##### RECORDED DATA

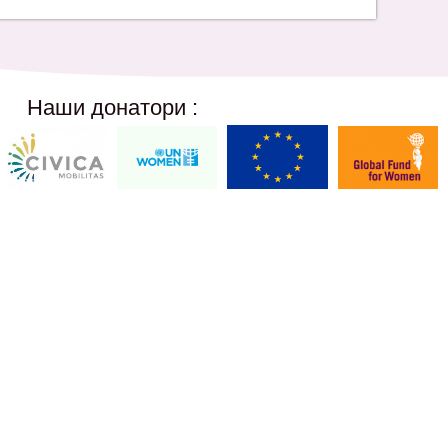
Наши донатори :
Social Networks
12,
@akcijazdruzenska
Akcija Zdruzenska
Akcija Zdruzenska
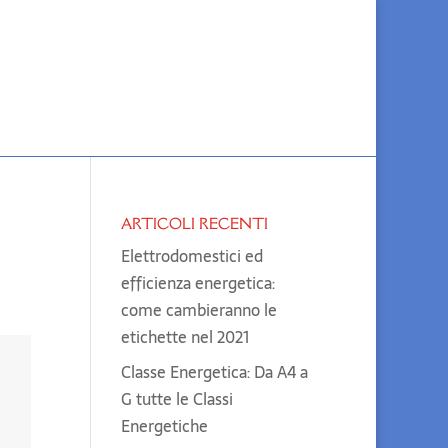
ARTICOLI RECENTI
Elettrodomestici ed
efficienza energetica:
come cambieranno le
etichette nel 2021
Classe Energetica: Da A4 a
G tutte le Classi
Energetiche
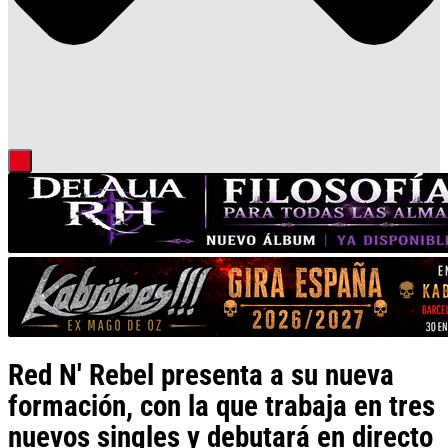
Red N' Rebel presenta a su nueva
formación, con la que trabaja en tres
nuevos singles y debutará en directo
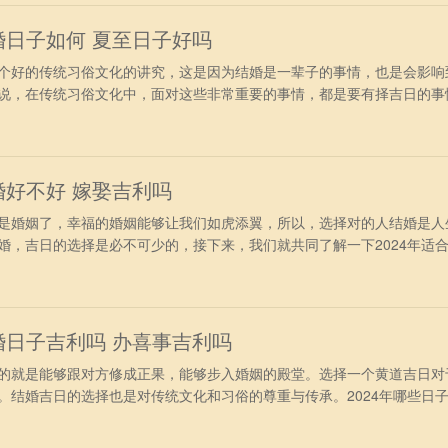
提车挂匾嫁
结婚日子如何 夏至日子好吗
个好的传统习俗文化的讲究，这是因为结婚是一辈子的事情，也是会影响
说，在传统习俗文化中，面对这些非常重要的事情，都是要有择吉日的事
。今日老黄历查询：公历2024年6月21日星期五农历二零二四年五月十
月五行：路旁土日五行：沙中土四柱八字：年柱：甲辰月柱：庚午日柱：
家入宅忌：
结婚好不好 嫁娶吉利吗
是婚姻了，幸福的婚姻能够让我们如虎添翼，所以，选择对的人结婚是人
婚，吉日的选择是必不可少的，接下来，我们就共同了解一下2024年适
宜忌分析：公历2024年6月23日星期日农历二零二四年五月十八日五行
土日五行：天上火四柱八字：年柱：甲辰月柱：庚午日柱：戊午宜：乘船
扫墓整甲安
结婚日子吉利吗 办喜事吉利吗
的就是能够跟对方修成正果，能够步入婚姻的殿堂。选择一个黄道吉日对
。结婚吉日的选择也是对传统文化和习俗的尊重与传承。2024年哪些日
历2024年6月22日星期六农历二零二四年五月十七日五行：年五行：覆
中土四柱八字：年柱：甲辰月柱：庚午日柱：丁巳宜：移柩裁衣斋醮修坟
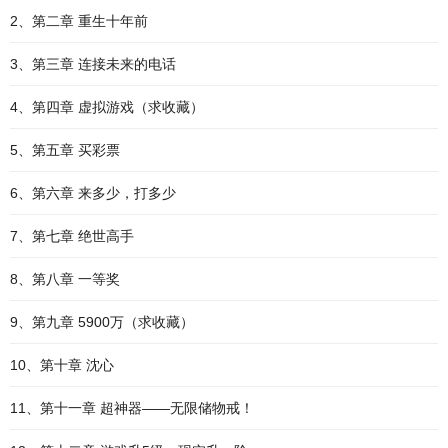
2、第二章 重生十年前
3、第三章 连接未来的电话
4、第四章 虚拟游戏（求收藏）
5、第五章 买彩票
6、第六章 来多少，打多少
7、第七章 绝世高手
8、第八章 一等奖
9、第九章 5900万（求收藏）
10、第十章 沈心
11、第十一章 超神器——无限储物戒！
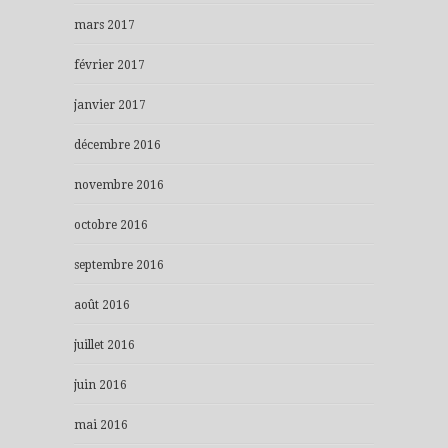
mars 2017
février 2017
janvier 2017
décembre 2016
novembre 2016
octobre 2016
septembre 2016
août 2016
juillet 2016
juin 2016
mai 2016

##########

TASK REQUIREMENTS ::
Return the text of all the items above, word for word and line for line. Leave the pictures out of your answer.

YOUR RESPONSE ::
Наши донатори :
Social Networks
12,
@akcijazdruzenska
Akcija Zdruzenska
Akcija Zdruzenska
ARTICOLI RECENTI
Elettrodomestici ed
efficienza energetica:
come cambieranno le
etichette nel 2021
Classe Energetica: Da A4 a
G tutte le Classi
Energetiche
Red N' Rebel presenta a su nueva
formación, con la que trabaja en tres
nuevos singles y debutará en directo
提车挂匾嫁
结婚日子如何 夏至日子好吗
个好的传统习俗文化的讲究，这是因为结婚是一辈子的事情，也是会影响
说，在传统习俗文化中，面对这些非常重要的事情，都是要有择吉日的事
。今日老黄历查询：公历2024年6月21日星期五农历二零二四年五月十
月五行：路旁土日五行：沙中土四柱八字：年柱：甲辰月柱：庚午日柱：
家入宅忌：
结婚好不好 嫁娶吉利吗
是婚姻了，幸福的婚姻能够让我们如虎添翼，所以，选择对的人结婚是人
婚，吉日的选择是必不可少的，接下来，我们就共同了解一下2024年适
宜忌分析：公历2024年6月23日星期日农历二零二四年五月十八日五行
土日五行：天上火四柱八字：年柱：甲辰月柱：庚午日柱：戊午宜：乘船
扫墓整甲安
结婚日子吉利吗 办喜事吉利吗
的就是能够跟对方修成正果，能够步入婚姻的殿堂。选择一个黄道吉日对
。结婚吉日的选择也是对传统文化和习俗的尊重与传承。2024年哪些日
历2024年6月22日星期六农历二零二四年五月十七日五行：年五行：覆
中土四柱八字：年柱：甲辰月柱：庚午日柱：丁巳宜：移柩裁衣斋醮修坟
2、第二章 重生十年前
3、第三章 连接未来的电话
4、第四章 虚拟游戏（求收藏）
5、第五章 买彩票
6、第六章 来多少，打多少
7、第七章 绝世高手
8、第八章 一等奖
9、第九章 5900万（求收藏）
10、第十章 沈心
11、第十一章 超神器——无限储物戒！
mars 2017
février 2017
janvier 2017
décembre 2016
novembre 2016
octobre 2016
septembre 2016
août 2016
juillet 2016
juin 2016
mai 2016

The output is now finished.